> [Extracted information]
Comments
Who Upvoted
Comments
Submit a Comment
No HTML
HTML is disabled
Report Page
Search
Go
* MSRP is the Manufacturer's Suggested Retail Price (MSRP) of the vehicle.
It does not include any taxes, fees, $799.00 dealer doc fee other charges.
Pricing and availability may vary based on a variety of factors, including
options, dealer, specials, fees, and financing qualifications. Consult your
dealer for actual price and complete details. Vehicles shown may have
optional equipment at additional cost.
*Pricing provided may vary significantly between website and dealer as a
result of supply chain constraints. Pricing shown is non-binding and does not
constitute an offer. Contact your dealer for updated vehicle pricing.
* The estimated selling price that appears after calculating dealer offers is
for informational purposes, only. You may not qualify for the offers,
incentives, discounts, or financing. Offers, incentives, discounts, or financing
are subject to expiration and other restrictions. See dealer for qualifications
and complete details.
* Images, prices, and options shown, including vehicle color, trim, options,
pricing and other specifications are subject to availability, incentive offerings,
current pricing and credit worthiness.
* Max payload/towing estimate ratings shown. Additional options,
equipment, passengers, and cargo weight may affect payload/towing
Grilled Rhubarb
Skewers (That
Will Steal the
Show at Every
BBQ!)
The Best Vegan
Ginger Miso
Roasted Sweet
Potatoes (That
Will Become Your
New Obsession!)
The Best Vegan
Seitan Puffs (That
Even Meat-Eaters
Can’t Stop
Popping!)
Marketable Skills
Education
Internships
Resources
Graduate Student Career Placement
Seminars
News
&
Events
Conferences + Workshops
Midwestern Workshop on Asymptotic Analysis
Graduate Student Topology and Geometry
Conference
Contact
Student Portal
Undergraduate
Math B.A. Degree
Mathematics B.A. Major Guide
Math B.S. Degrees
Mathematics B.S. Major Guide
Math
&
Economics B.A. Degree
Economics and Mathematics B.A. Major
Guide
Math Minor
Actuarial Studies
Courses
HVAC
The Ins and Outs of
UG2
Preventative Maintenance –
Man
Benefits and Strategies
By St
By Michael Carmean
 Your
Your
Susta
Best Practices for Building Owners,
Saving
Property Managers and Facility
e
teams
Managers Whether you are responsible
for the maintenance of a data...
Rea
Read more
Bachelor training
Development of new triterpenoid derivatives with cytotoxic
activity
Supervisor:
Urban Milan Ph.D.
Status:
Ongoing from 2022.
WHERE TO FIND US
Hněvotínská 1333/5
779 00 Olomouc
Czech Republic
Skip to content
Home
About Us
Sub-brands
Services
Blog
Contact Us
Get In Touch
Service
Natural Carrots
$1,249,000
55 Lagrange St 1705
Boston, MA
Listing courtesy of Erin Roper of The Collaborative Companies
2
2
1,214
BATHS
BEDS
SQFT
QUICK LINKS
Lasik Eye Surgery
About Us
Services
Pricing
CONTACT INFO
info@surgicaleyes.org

> [Work to be completed] Give back every line of the material above word for word, in the same order.

> [Response to this exercise]
Comments
Who Upvoted
Comments
Submit a Comment
No HTML
HTML is disabled
Report Page
Search
Go
* MSRP is the Manufacturer's Suggested Retail Price (MSRP) of the vehicle.
It does not include any taxes, fees, $799.00 dealer doc fee other charges.
Pricing and availability may vary based on a variety of factors, including
options, dealer, specials, fees, and financing qualifications. Consult your
dealer for actual price and complete details. Vehicles shown may have
optional equipment at additional cost.
*Pricing provided may vary significantly between website and dealer as a
result of supply chain constraints. Pricing shown is non-binding and does not
constitute an offer. Contact your dealer for updated vehicle pricing.
* The estimated selling price that appears after calculating dealer offers is
for informational purposes, only. You may not qualify for the offers,
incentives, discounts, or financing. Offers, incentives, discounts, or financing
are subject to expiration and other restrictions. See dealer for qualifications
and complete details.
* Images, prices, and options shown, including vehicle color, trim, options,
pricing and other specifications are subject to availability, incentive offerings,
current pricing and credit worthiness.
* Max payload/towing estimate ratings shown. Additional options,
equipment, passengers, and cargo weight may affect payload/towing
Grilled Rhubarb
Skewers (That
Will Steal the
Show at Every
BBQ!)
The Best Vegan
Ginger Miso
Roasted Sweet
Potatoes (That
Will Become Your
New Obsession!)
The Best Vegan
Seitan Puffs (That
Even Meat-Eaters
Can’t Stop
Popping!)
Marketable Skills
Education
Internships
Resources
Graduate Student Career Placement
Seminars
News
&
Events
Conferences + Workshops
Midwestern Workshop on Asymptotic Analysis
Graduate Student Topology and Geometry
Conference
Contact
Student Portal
Undergraduate
Math B.A. Degree
Mathematics B.A. Major Guide
Math B.S. Degrees
Mathematics B.S. Major Guide
Math
&
Economics B.A. Degree
Economics and Mathematics B.A. Major
Guide
Math Minor
Actuarial Studies
Courses
HVAC
The Ins and Outs of
UG2
Preventative Maintenance –
Man
Benefits and Strategies
By St
By Michael Carmean
 Your
Your
Susta
Best Practices for Building Owners,
Saving
Property Managers and Facility
e
teams
Managers Whether you are responsible
for the maintenance of a data...
Rea
Read more
Bachelor training
Development of new triterpenoid derivatives with cytotoxic
activity
Supervisor:
Urban Milan Ph.D.
Status:
Ongoing from 2022.
WHERE TO FIND US
Hněvotínská 1333/5
779 00 Olomouc
Czech Republic
Skip to content
Home
About Us
Sub-brands
Services
Blog
Contact Us
Get In Touch
Service
Natural Carrots
$1,249,000
55 Lagrange St 1705
Boston, MA
Listing courtesy of Erin Roper of The Collaborative Companies
2
2
1,214
BATHS
BEDS
SQFT
QUICK LINKS
Lasik Eye Surgery
About Us
Services
Pricing
CONTACT INFO
info@surgicaleyes.org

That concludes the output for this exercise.